start Material provided

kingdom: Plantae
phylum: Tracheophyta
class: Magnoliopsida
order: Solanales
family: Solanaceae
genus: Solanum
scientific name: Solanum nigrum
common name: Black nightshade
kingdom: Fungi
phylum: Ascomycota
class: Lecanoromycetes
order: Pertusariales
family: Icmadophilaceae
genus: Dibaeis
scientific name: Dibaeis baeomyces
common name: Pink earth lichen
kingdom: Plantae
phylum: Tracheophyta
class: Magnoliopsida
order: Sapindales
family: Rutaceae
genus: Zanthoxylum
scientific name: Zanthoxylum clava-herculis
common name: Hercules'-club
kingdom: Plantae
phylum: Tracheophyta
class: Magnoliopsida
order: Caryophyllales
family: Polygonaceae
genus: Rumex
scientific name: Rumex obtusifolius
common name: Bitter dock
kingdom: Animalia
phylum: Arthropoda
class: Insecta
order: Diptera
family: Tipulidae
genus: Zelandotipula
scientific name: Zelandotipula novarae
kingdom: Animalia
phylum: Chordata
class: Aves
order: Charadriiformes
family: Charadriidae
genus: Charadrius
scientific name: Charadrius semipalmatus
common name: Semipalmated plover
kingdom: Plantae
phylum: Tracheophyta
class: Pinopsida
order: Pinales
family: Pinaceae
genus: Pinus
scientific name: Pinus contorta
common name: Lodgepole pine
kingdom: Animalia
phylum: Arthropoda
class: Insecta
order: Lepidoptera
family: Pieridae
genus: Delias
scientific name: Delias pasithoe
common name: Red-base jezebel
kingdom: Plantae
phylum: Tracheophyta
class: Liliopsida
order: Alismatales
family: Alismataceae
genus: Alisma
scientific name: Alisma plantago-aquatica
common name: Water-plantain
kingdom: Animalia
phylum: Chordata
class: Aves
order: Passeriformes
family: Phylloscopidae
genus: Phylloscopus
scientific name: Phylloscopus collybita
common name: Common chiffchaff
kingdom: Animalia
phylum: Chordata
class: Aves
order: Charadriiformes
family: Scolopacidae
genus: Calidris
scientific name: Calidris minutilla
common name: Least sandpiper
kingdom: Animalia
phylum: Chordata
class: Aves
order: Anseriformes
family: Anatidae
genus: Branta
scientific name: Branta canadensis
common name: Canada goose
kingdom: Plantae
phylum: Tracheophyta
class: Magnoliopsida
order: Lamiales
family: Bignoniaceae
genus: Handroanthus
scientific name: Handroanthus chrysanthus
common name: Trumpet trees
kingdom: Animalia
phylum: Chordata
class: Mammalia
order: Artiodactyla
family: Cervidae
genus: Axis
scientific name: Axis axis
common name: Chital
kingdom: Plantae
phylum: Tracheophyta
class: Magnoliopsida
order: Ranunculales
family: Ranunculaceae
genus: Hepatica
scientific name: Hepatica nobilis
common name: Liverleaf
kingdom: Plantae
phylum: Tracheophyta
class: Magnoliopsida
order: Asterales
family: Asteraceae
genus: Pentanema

end Material provided

§ Short exercise: Reproduce every line of the entries above, unchanged and in the same order.

§ Correct answer:
kingdom: Plantae
phylum: Tracheophyta
class: Magnoliopsida
order: Solanales
family: Solanaceae
genus: Solanum
scientific name: Solanum nigrum
common name: Black nightshade
kingdom: Fungi
phylum: Ascomycota
class: Lecanoromycetes
order: Pertusariales
family: Icmadophilaceae
genus: Dibaeis
scientific name: Dibaeis baeomyces
common name: Pink earth lichen
kingdom: Plantae
phylum: Tracheophyta
class: Magnoliopsida
order: Sapindales
family: Rutaceae
genus: Zanthoxylum
scientific name: Zanthoxylum clava-herculis
common name: Hercules'-club
kingdom: Plantae
phylum: Tracheophyta
class: Magnoliopsida
order: Caryophyllales
family: Polygonaceae
genus: Rumex
scientific name: Rumex obtusifolius
common name: Bitter dock
kingdom: Animalia
phylum: Arthropoda
class: Insecta
order: Diptera
family: Tipulidae
genus: Zelandotipula
scientific name: Zelandotipula novarae
kingdom: Animalia
phylum: Chordata
class: Aves
order: Charadriiformes
family: Charadriidae
genus: Charadrius
scientific name: Charadrius semipalmatus
common name: Semipalmated plover
kingdom: Plantae
phylum: Tracheophyta
class: Pinopsida
order: Pinales
family: Pinaceae
genus: Pinus
scientific name: Pinus contorta
common name: Lodgepole pine
kingdom: Animalia
phylum: Arthropoda
class: Insecta
order: Lepidoptera
family: Pieridae
genus: Delias
scientific name: Delias pasithoe
common name: Red-base jezebel
kingdom: Plantae
phylum: Tracheophyta
class: Liliopsida
order: Alismatales
family: Alismataceae
genus: Alisma
scientific name: Alisma plantago-aquatica
common name: Water-plantain
kingdom: Animalia
phylum: Chordata
class: Aves
order: Passeriformes
family: Phylloscopidae
genus: Phylloscopus
scientific name: Phylloscopus collybita
common name: Common chiffchaff
kingdom: Animalia
phylum: Chordata
class: Aves
order: Charadriiformes
family: Scolopacidae
genus: Calidris
scientific name: Calidris minutilla
common name: Least sandpiper
kingdom: Animalia
phylum: Chordata
class: Aves
order: Anseriformes
family: Anatidae
genus: Branta
scientific name: Branta canadensis
common name: Canada goose
kingdom: Plantae
phylum: Tracheophyta
class: Magnoliopsida
order: Lamiales
family: Bignoniaceae
genus: Handroanthus
scientific name: Handroanthus chrysanthus
common name: Trumpet trees
kingdom: Animalia
phylum: Chordata
class: Mammalia
order: Artiodactyla
family: Cervidae
genus: Axis
scientific name: Axis axis
common name: Chital
kingdom: Plantae
phylum: Tracheophyta
class: Magnoliopsida
order: Ranunculales
family: Ranunculaceae
genus: Hepatica
scientific name: Hepatica nobilis
common name: Liverleaf
kingdom: Plantae
phylum: Tracheophyta
class: Magnoliopsida
order: Asterales
family: Asteraceae
genus: Pentanema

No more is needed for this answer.